There were a record number of murders or manslaughters in prisons in England and Wales in the last year, according to Ministry of Justice figures.

The department said seven inmates had been killed in the year to June - four more than in the previous 12 months.

It is the highest level of prison homicides since records began in 1978, when there were five such cases.

Prisons Minister Andrew Selous said the figures were "sobering" and "urgent work" to reduce violence was under way.

Assaults and incidents of self-harm have also reached their highest levels in at least nine years.

'Psychoactive substances'

Assaults on inmates and staff increased to 16,885 in the year to the end of March, up from 15,051 in 2013/2014.

The number of self-harm incidents rose to 27,315, up almost 4,000 from 23,529 the year before.

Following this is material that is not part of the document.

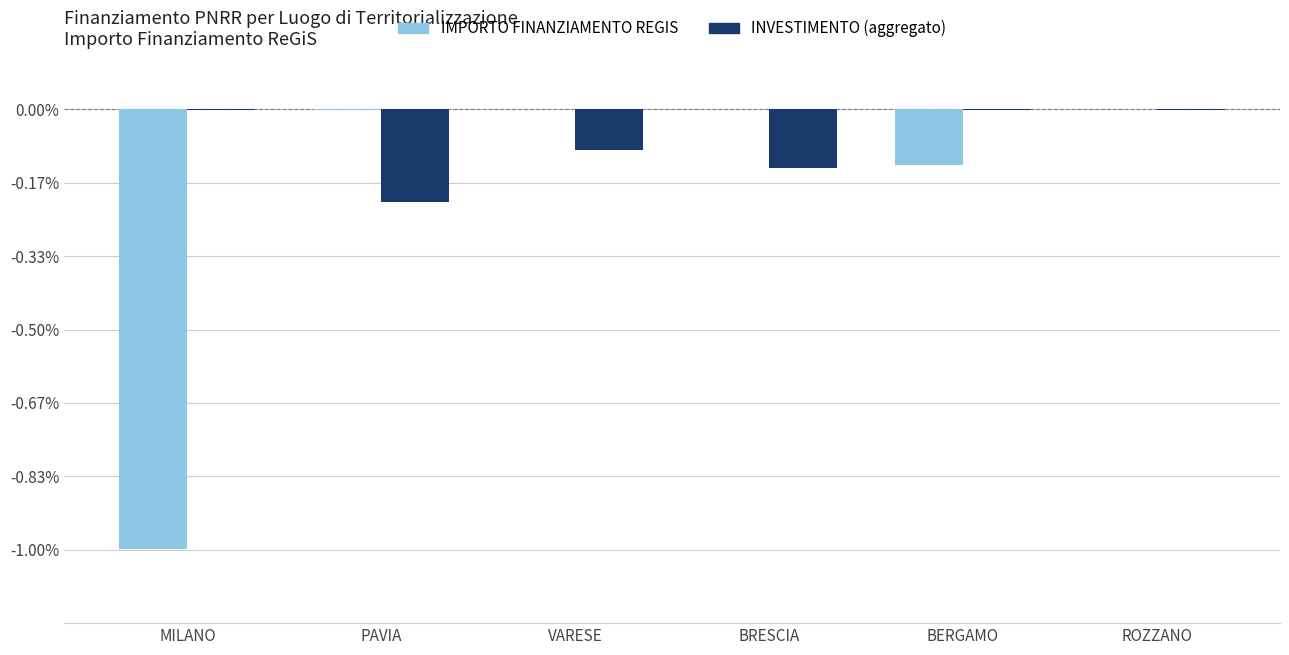

What are all the series names shown in the legend?

IMPORTO FINANZIAMENTO REGIS, INVESTIMENTO (aggregato)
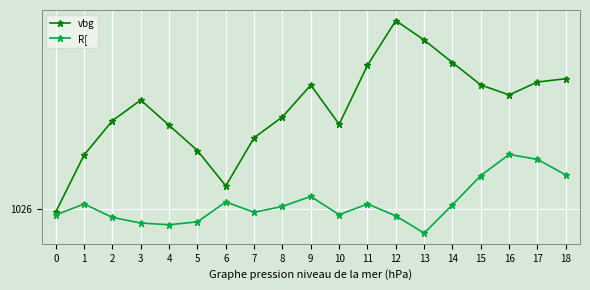

True or false: R[ and vbg cross at least once.

False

There were 551 attacks by prisoners on staff which were classified as "serious assaults" - more than double the number two years ago.

Mr Selous said: "As the justice secretary said a fortnight ago, our prison estate is out of date, overcrowded and, in far too many cases, insanitary and inadequate.

"This is compounded by a prison population consisting of more serious offenders than in the past, and the greater availability of new psychoactive substances which cause violent and psychotic behaviour."

He said work was already under way to reduce violence and prevent drugs entering prisons, while the government also plans to replace dilapidated prisons with new buildings and improve prison rehabilitation and education.

'Cut populations'

Earlier this month, in his annual report, the outgoing chief prisons' inspector, Nick Hardwick, said prisons were in their worst state for 10 years.

Andrew Neilson, director of campaigns at the Howard League for Penal Reform, said the figures showed the scale of the challenge "for a radical reforming Secretary of State for Justice who has said that he wants to create prisons that redeem people".

"It is time to reduce the prison population so that redemption can take place. We cannot go on cramming more people into jails without any thought for the consequences."